When it was her turn I presented Sarah to Father Jerry in the candlelit corner. I explained that she had confession with a different priest already today but wanted another more "adult version" because she still had more things she wanted to confess. I turned my back and walked away, knowing she was about to be changed by God's mercy- by her own double willingness to walk toward Him. I could hardly wait to see the Holy Spirit radiating through her. Later on I told her that she still was required to do whatever penance the first priest gave her to make up for her sins, in addition to the penance Father Jerry had given her.

The gift I am most grateful for in my daughter is her gift of faith. On the way home in the car I asked Sarah to imagine what life would be like not having faith. I said I thought it would be very lonely. She said that would mean that you cannot even have life. She has to be right about that. We cannot truly experience being alive without having faith. We do not have life without God. He is the creator of life.

As parents we have tremendous opportunity to instill values into our impressionable kids. The most precious gift my parents gave me was to teach me about Jesus and our Church. I will do what is in my power as a parent to teach my daughter important values, but I know that I will also miss things. I also know that you can do everything "right" and that your child will still somehow turn out all "wrong". I don't know how Sarah will "turn out" (and it depends on by whose standards you are judging anyway). What I do know is that she has the foundation of faith, and to me that is the most important thing I can give her.
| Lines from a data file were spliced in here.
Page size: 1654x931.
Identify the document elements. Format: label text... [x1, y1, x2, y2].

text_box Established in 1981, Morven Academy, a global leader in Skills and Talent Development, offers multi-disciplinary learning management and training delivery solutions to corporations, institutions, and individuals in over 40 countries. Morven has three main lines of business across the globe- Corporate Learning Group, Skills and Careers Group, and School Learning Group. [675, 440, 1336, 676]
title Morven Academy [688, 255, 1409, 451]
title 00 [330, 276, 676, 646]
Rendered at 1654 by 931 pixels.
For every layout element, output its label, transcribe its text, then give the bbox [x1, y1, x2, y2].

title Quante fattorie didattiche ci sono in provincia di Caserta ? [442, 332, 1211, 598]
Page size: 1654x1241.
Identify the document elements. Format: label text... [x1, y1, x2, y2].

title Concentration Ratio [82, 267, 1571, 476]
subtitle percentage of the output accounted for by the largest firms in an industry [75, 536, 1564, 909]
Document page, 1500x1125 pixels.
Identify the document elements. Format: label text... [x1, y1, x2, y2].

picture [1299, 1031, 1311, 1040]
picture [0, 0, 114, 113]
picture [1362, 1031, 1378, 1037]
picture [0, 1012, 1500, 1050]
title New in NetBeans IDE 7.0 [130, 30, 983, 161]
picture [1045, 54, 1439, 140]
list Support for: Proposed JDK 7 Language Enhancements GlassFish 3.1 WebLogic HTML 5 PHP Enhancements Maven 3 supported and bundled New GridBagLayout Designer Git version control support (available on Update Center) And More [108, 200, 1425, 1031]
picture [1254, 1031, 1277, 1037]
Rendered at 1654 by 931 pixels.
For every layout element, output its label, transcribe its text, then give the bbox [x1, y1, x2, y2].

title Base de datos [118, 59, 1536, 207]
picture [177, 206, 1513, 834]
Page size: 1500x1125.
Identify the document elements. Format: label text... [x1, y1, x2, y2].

She knows that she is never alone because God is always with her.

We are told in the bible that we are going to sin. I sin. Sarah sins. Father Jerry sins. Sarah knows now that if God can forgive her that she owes it to Him to forgive herself. I wonder, also, if one of the most important things we must all know is that God created each person on purpose. He loves no one person more than another. If He loves like this, then we must also love ourselves and others like this. We must forgive ourselves, ask God for forgiveness, and forgive others.

God is entrusting this child, Sarah, to me and I am also entrusting Sarah's life to Him. Sarah is in the middle of us and she loves and trusts us both. I have faith in that. I am also thankful that He has given us the special gift of The Catholic Church, a place where we can learn and love and be loved and be forgiven. Amen.